With the rapid growth in diagnostic and treatment modalities and preventive care approaches across a wide number of chronic diseases, it is increasingly difficult for patients to maintain their autonomy without additional supports. New technologies are trying to fill that gap, but may not provide the appropriate context and judgment patients need to maintain appropriate adherence to treatment recommendations over the long periods of time (sometimes decades) necessitated by today’s preventive care protocols. For example, a patient with high cholesterol or high blood pressure may need to regularly monitor and treat his or her disease for 30, 40 or even 50 years to gain the benefits of stroke and heart attack prevention.

If medicine is to achieve economies of scale and capabilities, it is important that patients assume an active role in the management of their health because patients are more in tune with their own symptoms and healthcare providers are increasingly overworked. An approach that encourages patient involvement is self-management, which involves active collaboration between the patient and provider. Self-management is essential to long-term patient health, for it engages both the patient and provider to agree on the issues, establish goals, decide on priorities and agree on treatment plans (Schaefer et al 2009).

Electronic tools (eTools) are designed to assist patients with managing their diseases by identifying risk factors, monitoring symptoms, and facilitating communication with the patients’ healthcare providers between visits ( eTools take many forms from personal health records to patient portals to mobile applications and social media. In particular, social media outlets and dedicated disease social networks have strong potential to enable the process of self-management since the effects and health outcomes from using social media appear positive (Merolli 2013).

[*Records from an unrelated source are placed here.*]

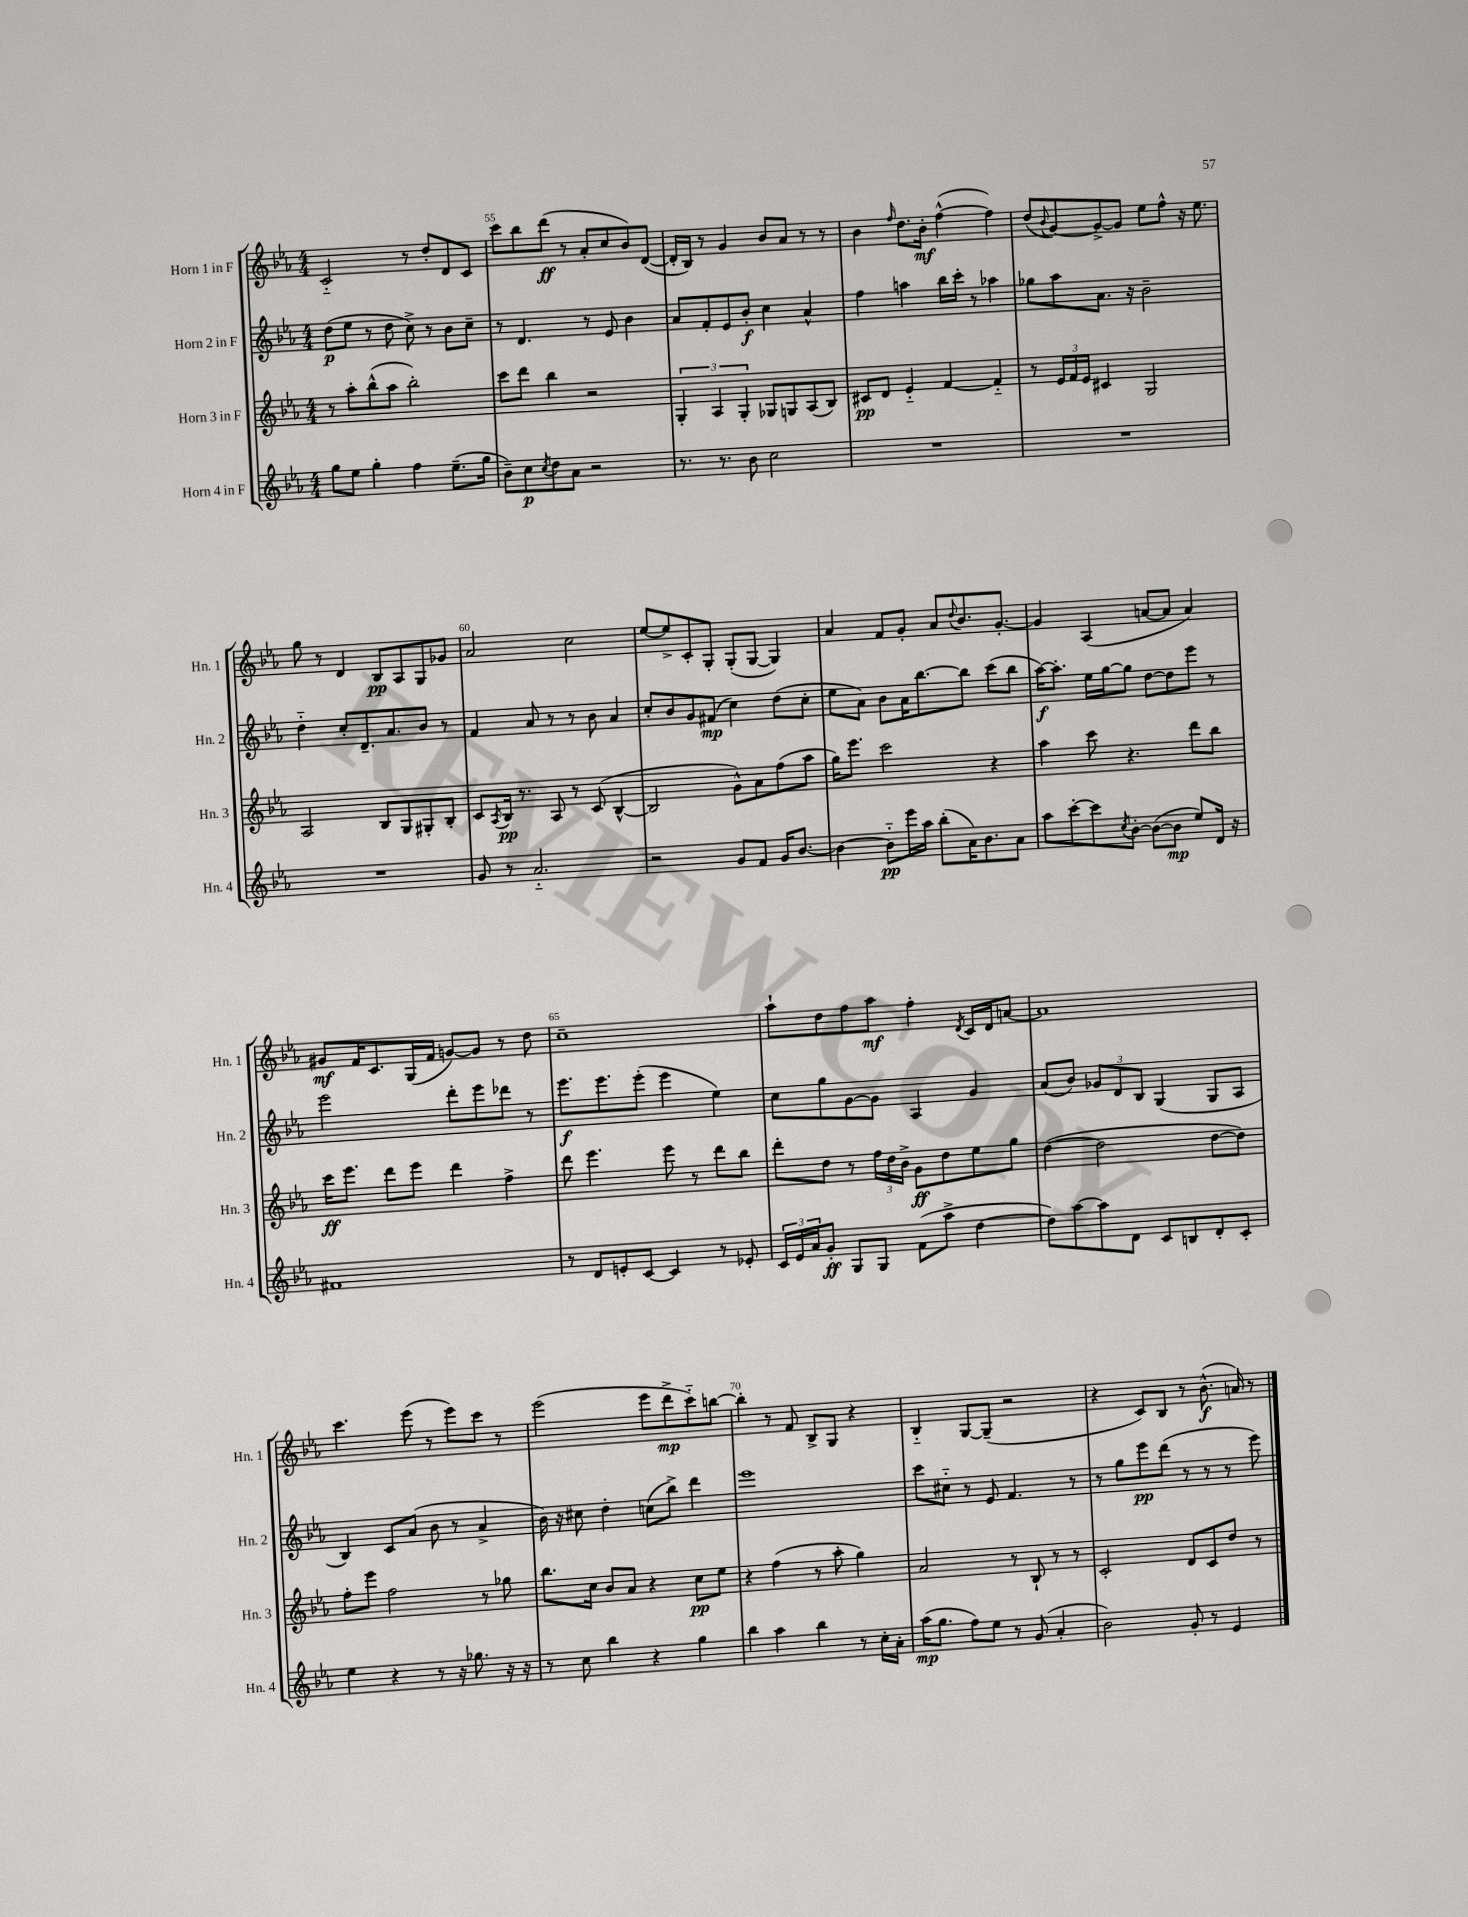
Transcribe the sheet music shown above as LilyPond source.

<<
\new StaffGroup <<
\new Staff = "s0" \with { instrumentName = "Horn 1 in F" shortInstrumentName = "Hn. 1" } {
    \clef treble \key ees \major \numericTimeSignature \time 4/4
    c'2-_ r8 d''8-. d'8 c'8 |
    c'''8 bes''8 d'''8\ff( r8 aes'8-. c''8 bes'8) d'8~( |
    d'16-. bes16) r8 g'4 bes'8 aes'8 r8 r8 |
    bes'4 \grace { f''16 } d''8. bes'16-.\mf f''4~-^( f''4) |
    d''8( \appoggiatura { bes'8 } g'8~) g'8~-> g'8 ees''8 f''8-^ r16 ees''8. |
    g''8 r8 d'4 bes8\pp aes8 g8 ges'8 |
    aes'2 c''2 |
    ees''8~ ees''8-> c'8-. g8-. g8-.( g8~ g4) |
    aes'4 f'8 g'8-. aes'8 \appoggiatura { d''8 } bes'8. g'8.~-. |
    g'4 aes4( a'8~ a'8 a'4) |
    gis'8\mf f'16 c'8. g16( f'16 g'8~) g'8 r8 d''8 |
    c''1-- |
    aes''8-! d''8 f''8 aes''8\mf f''4-. \acciaccatura { d'8 } c'16 d'16 a'8~ |
    a'1 |
    c'''4. ees'''8( r8 ees'''8) c'''8 r8 |
    ees'''2( ees'''8 d'''8->\mp c'''8-_) b''8~ |
    b''4-. r8 f'8 bes8-> g8 r4 |
    bes4-_ g8~ g8--( r2 |
    r4 c'8) bes8 r8 bes'8.-^\f( a'16) r8 \bar "|." |
}
\new Staff = "s1" \with { instrumentName = "Horn 2 in F" shortInstrumentName = "Hn. 2" } {
    \clef treble \key ees \major \numericTimeSignature \time 4/4
    d''8\p( ees''8 r8 d''8 c''8->) r8 bes'8 c''8-- |
    r8 d'4. r8 ees'8 bes'4 |
    aes'8 f'8-. ees'8 bes'8-.\f c''4 aes'4-^ |
    f''4 a''4 bes''16 c'''16-. r8 aes''4 |
    ges''8 aes''8 aes'8. r16 bes'2-- |
    d''4-_ c''8-. d'8.-- aes'8. bes'8 r8 |
    f'4 aes'8 r8 r8 bes'8 aes'4 |
    c''8-. bes'8 g'8 fis'8\mp( c''4) d''8( c''8-. |
    ees''8 aes'8) bes'8 aes'16 bes''8.~ bes''8 c'''8( bes''8 |
    aes''16~\f) aes''8.-. ees''16 g''16~ g''8 d''8~ d''8 ees'''8 r8 |
    ees'''2 d'''8-. ees'''8 des'''8 r8 |
    ees'''8.\f ees'''8. ees'''8-.( ees'''4 ees''4) |
    c''8 g''8 g'8~ g'8 aes4 g'4 |
    aes'8( bes'8) \tuplet 3/2 { ges'8 d'8 bes8 } g4( g8 aes8 |
    bes4) c'8 aes'8( bes'8 r8 aes'4-> |
    bes'16) r16 cis''8 d''4-. c''8( bes''8->) d'''4 |
    ees'''1 |
    c'''8 cis''8-_ r8 ees'8 f'4. r8 |
    r8 g''8 ees'''8\pp d'''8( r8 r8 r8 ees'''8) \bar "|." |
}
\new Staff = "s2" \with { instrumentName = "Horn 3 in F" shortInstrumentName = "Hn. 3" } {
    \clef treble \key ees \major \numericTimeSignature \time 4/4
    r8 aes''8-. bes''8-^( aes''8 bes''2-.) |
    c'''8 d'''8 bes''4 r2 |
    \tuplet 3/2 { g4-. aes4 g4-. } ges8 g8 aes8( bes8) |
    cis'8\pp d'8 ees'4-_ f'4~ f'4-_ |
    r8 \tuplet 3/2 { ees'16 f'16 ees'16 } cis'4 g2 |
    aes2 bes8 g8 gis8-. bes8-. |
    c'8 \acciaccatura { aes8 } bes16\pp r8. aes8 r8 c'8( bes4~-^ |
    bes2 g'8-^) aes'8 f''8( aes''8 |
    g''16) ees'''8. c'''2 r4 |
    aes''4 c'''8 r4. d'''8 bes''8 |
    c'''16\ff ees'''8. d'''8 ees'''8 d'''4 f''4-> |
    d'''8 ees'''4. ees'''8 r8 d'''8 bes''8 |
    d'''8-. d''8 r8 \tuplet 3/2 { f''16 d''16 bes'16-> } g'8\ff d''8 ees''8 g''8 |
    d''4~( d''2 d''8~ d''8) |
    f''8-. ees'''8 f''2 r8 ges''8 |
    bes''8. c''16 bes'8 aes'8 r4 c''8\pp ees''8 |
    r4 f''4( r8 aes''8-. g''4) |
    aes'2 r8 bes8-! r8 r8 |
    c'2-. d'8 c'8 d''8 r8 \bar "|." |
}
\new Staff = "s3" \with { instrumentName = "Horn 4 in F" shortInstrumentName = "Hn. 4" } {
    \clef treble \key ees \major \numericTimeSignature \time 4/4
    g''8 ees''8 g''4-. f''4 ees''8.--( g''16 |
    bes'8--) c''8\p \acciaccatura { c''8 } d''8 aes'8 r2 |
    r8. r8. bes'8 c''2 |
    R1 |
    R1 |
    R1 |
    g'8 r8 aes'2.-_ |
    r2 g'8 f'8 g'16 bes'8.~ |
    bes'4~ bes'8-_\pp ees'''16 aes''16 bes''8-.( aes'16) bes'8. aes'8 |
    aes''8 c'''8~-. c'''8 \acciaccatura { c''8 } bes'8~-. bes'8~( bes'8\mp ees''8) d'16 r16 |
    fis'1 |
    r8 d'8 e'8-. c'8~ c'4 r8 ees'8-. |
    \tuplet 3/2 { c'16 ees'16 aes'16 } g'8-.\ff g8 g8 f'8( aes''8-> d''4~ |
    d''8) aes''8~ aes''8 d'8 c'8 b8 d'8-. c'8-. |
    ees''4 r4 r8 r16 ges''8. r16 r16 |
    r8 c''8 bes''4 r4 g''4 |
    bes''4 aes''4 bes''4 r8 c''16-. aes'16-. |
    aes''16\mp( g''8. f''8) ees''8 r8 g'8( aes'4-. |
    bes'2) g'8-. r8 ees'4 \bar "|." |
}
>>
>>
\layout { \context { \Score currentBarNumber = #54 \override BarNumber.break-visibility = ##(#f #t #t) barNumberVisibility = #(every-nth-bar-number-visible 5) } }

A recent Pew Internet survey (2012) showed that over 70% of patients measure and track a health indicator for themselves or for a loved one. However, only 21% of patients use some form of technology to track their health; i.e., the remaining 49% track the metrics ‘in their head’. This same rate appears in reports from the several years preceding 2012 as well, indicating a “plateaued” use of eTools in general. Plateaued use of specific health applications, as with many other apps, is quite common but poorly documented (Rudansky 2013). Nonetheless, it is an important metric for understanding the needs of users and providing tools that will work for them over an extended period of time. It also highlights the need for healthcare providers to reinforce the use of eTools, if they are to be effective in driving improved patient outcomes.